段语澈知道是段述民做的,把他的号码注销了,他接过烟,但放在桌上没动它:“我去国外上了几年大学,玩了几年,有点事就回来了。”

周泽亮猜是不是因为他爸爸。他知道段述民的事,他们实外张校长的事闹得还挺大的,尽管没有上新闻,但不少校友都知道了,但只有少部分的人知道那个行长是段述民,当时周母听说了这事,还打电话问过段行长,问他需不需要什么帮助,段行长说不用。

“你爸爸现在……还好吗?”周泽亮问道。

“他……去了另一个地方,挺好的。”

周泽亮没听明白,以为说段述民出去散心了,没太在意,又问:“烟你怎么不抽?”

“现在不抽了,戒了。”

“戒烟了?”他很惊诧。

段语澈点头:“好多年没碰了。”去看医生的时候,医生让他戒掉烟酒,给他开了药,段语澈戒了烟,老老实实地吃了一段时间的药,后来整日昏昏沉沉,便意识到这个药很不好,就不吃了,他不觉得自己的问题是严重到需要吃这种会阻塞思维的药物的。

“那行吧,戒掉也挺好,我也想戒,没戒成,太难了。”

段语澈问他跟学姐怎么样了,周泽亮就叹气:“早分了,她考的学校离我十万八千里,谈了一两年的异地恋,坚持不住了,我看她朋友圈,她现在也去国外深造去了,算了,别说这晦气事了。你呢?没跟人谈恋爱?”

“谈了。”段语澈把可乐兑进红酒里。

“真的假的?外国妞吗?漂不漂亮?”

段语澈摇摇头,没有告诉他是谁,当年段述民的反应,远超他的想象,他不清楚这件事会有这么大的杀伤力,现在都不敢那么坦然了。

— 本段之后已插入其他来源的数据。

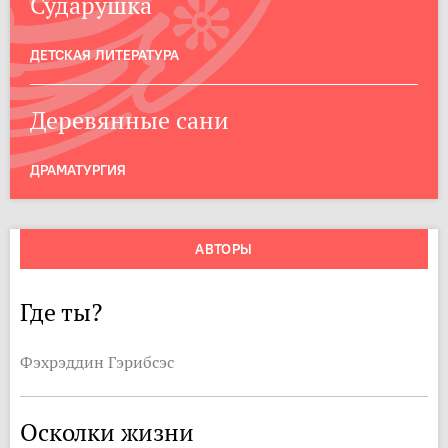
Сударушка
ДЕТСКАЯ ЛИТЕРАТУРА
Деревянные сани
ДРАМАТУРГИЯ
АВТОРЫ
Где ты?
Фэхрэддин Гэрибсэс
Осколки жизни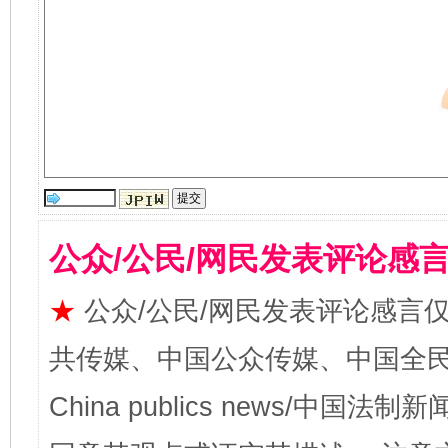
公众/公民/网民发表评论感
★
公众/公民/网民发表评论感言
共传媒、中国公众传媒、中国全民传媒Ch
China publics news/中国法制新闻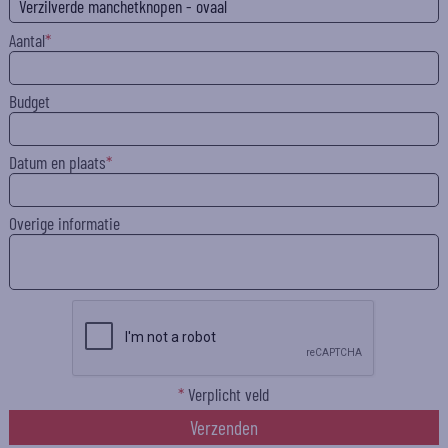
Aantal
Budget
Datum en plaats
Overige informatie
*
Verplicht veld
Verzenden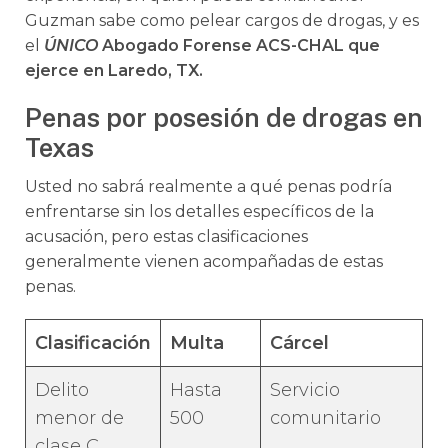
Guzman sabe como pelear cargos de drogas, y es
el
ÚNICO
Abogado Forense ACS-CHAL que
ejerce en Laredo, TX.
Penas por posesión de drogas en
Texas
Usted no sabrá realmente a qué penas podría
enfrentarse sin los detalles específicos de la
acusación, pero estas clasificaciones
generalmente vienen acompañadas de estas
penas.
Clasificación
Multa
Cárcel
Delito
Hasta
Servicio
menor de
500
comunitario
clase C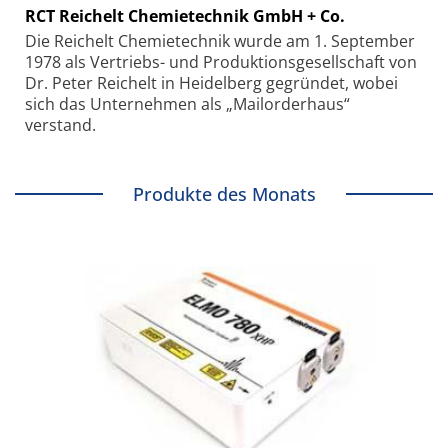
RCT Reichelt Chemietechnik GmbH + Co.
Die Reichelt Chemietechnik wurde am 1. September
1978 als Vertriebs- und Produktionsgesellschaft von
Dr. Peter Reichelt in Heidelberg gegründet, wobei
sich das Unternehmen als „Mailorderhaus“
verstand.
Produkte des Monats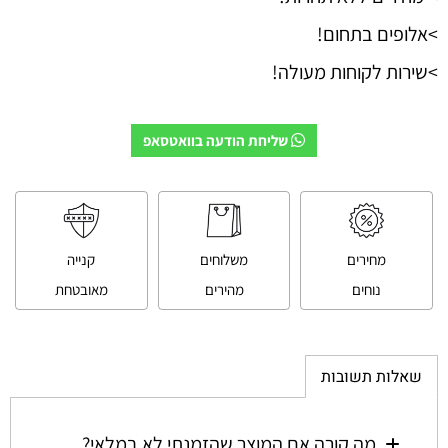
>אלופים בתחום!
>שירות לקוחות מעולה!
שליחת הודעה בוואטסאפ
מחירים
משלוחים
קנייה
נוחים
מהירים
מאובטחת
שאלות תשובות
מה קורה אם המוצר שהזמנתי לא במלאי?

下午段语澈被拉着去打牌,他好久没打过,手生,输了不少,但心情不错,晚上又是另一个局,人又换了一波,有个人段语澈倒是认识,他记得这个叫孙淼的,似乎当过曹烽的室友,还是周泽亮前女友的同班同学。

段语澈跟他不熟,孙淼对他记忆犹深:“你是那个……曹烽的弟弟!对不对?”

段语澈点了下头,孙淼说:“当年我们学校,我记得最清楚的就是曹烽,比我小一届,他还是年级第一,后来好像转学去湖南读书了,第二年跳级跟我一年高考了,当了状元,真是个神人。”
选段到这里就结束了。